The exact reasons EOS didn’t go anywhere are disputed, but development dried up, and the community often felt left out. Some say they volunteered to take on the development of new projects but weren’t supported — or even told to halt work by Block.one, as their efforts encroached on developments of its own. In other cases, micro-grants were given on the proviso that no other funding could be used. Typically, those micro-grants were not enough and those mini-projects also ran out of runway.
Also read: Journeys in Blockchain — William Quigley of WAX
There are some success stories, with WAX and Alien Worlds the exceptions that prove the rule, but otherwise, it was a moribund ecosystem. In the interim, Block.one came to an agreement with the SEC to pay a fine of $24 million in order to avert any suspicion that the token was a security (an agreement that has subsequently been overturned and which may cause significant new problems for Block.one).

Two white elephants
Despite the many promises, Block.one basically stopped developing the base tech, then termed EOSIO, and diverted its focus to two vanity projects: the $150 million Voice decentralized social media platform that has since transformed into an unimpressive NFT marketplace; and Bullish, an exchange that ostensibly used the ICO money to provide liquidity. Trade volumes are around $200,000 a day for its BTC/USDC pair.
(Block.one, former chief technology officer Larimer and CEO Brendan Blumer were contacted for comment.)
So in 2021, the community started fighting back with the formation of the EOS Network Foundation. Enter Yves La Rose, CEO of EOS Nation, an original block producer, into the fray. Block producers in EOS provide the tech to validate nodes, with the top 21 receiving a fee for maintaining the network.
La Rose is not without his critics, with some of those in the original Block.one brigade calling him a bully. On the other side, the newly energized EOS community sees him as a bit of a hero. And since history is written by the victors, it looks as though La Rose is going to emerge as the latter.

Who is Yves La Rose?

La Rose is a self-confessed nerd who started tinkering with his own computers when he was only six years old. Years later, he read the Bitcoin white paper and became a miner. But this didn’t last very long. He could see there was very little scope for lone miners, and he didn’t want to join a mining pool.
By 2016/2017, he could see a resurgence that offered more choices. ICOs were starting to become popular and CryptoKitties famously log-jammed the Ethereum blockchain. La Rose also became aware of Larimer and was seriously impressed with his crypto record and the new tech he was building for EOS.
“I chose EOS early on,” says La Rose. “And I made the leap into blockchain full time, forming EOS Nation back in January 2018 prior to the launch of the mainnet. And we waited.”
He was not the only block producer to find out that while ICO promises are easy, execution is hard.

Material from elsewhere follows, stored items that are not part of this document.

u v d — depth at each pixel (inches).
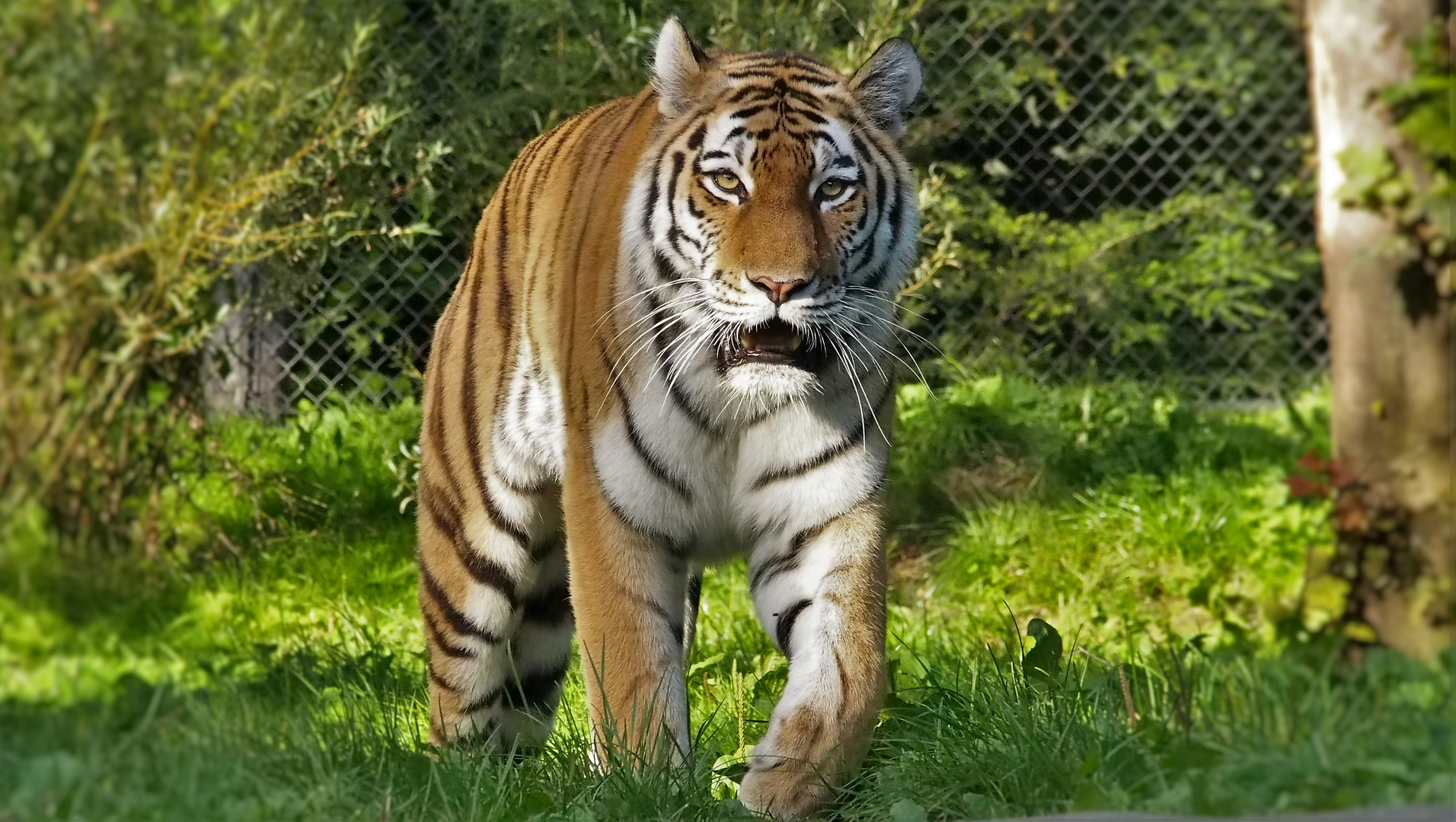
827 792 403.9
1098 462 828.0
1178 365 1022.4
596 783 417.4
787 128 423.5
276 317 819.4
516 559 495.2
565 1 789.9
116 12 668.7
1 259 664.4
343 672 557.9
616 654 424.2
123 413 692.7
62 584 634.2
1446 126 398.3
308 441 795.4
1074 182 1084.5
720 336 418.3
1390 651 386.6
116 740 382.9
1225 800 330.6
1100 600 697.0
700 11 798.5
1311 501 675.4
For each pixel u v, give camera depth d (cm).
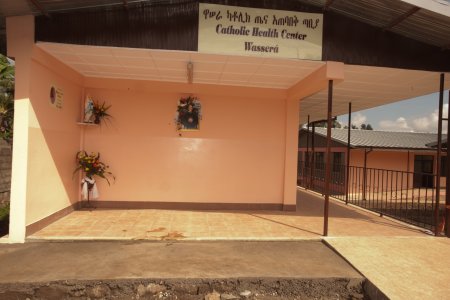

‘None of those ideas came to fruition’
Horn, previously the architect of Telos, is now the CEO of Goodblock, which provides foundational Web3 tools. Like La Rose, he was attracted by the potential of the tech offered by EOS – by DPoS, the governance systems and the planned worker proposals. He, too, grew disillusioned and co-founded the Telos Blockchain in direct response to the absence of any perceptible activity by Block.one on the EOSIO code.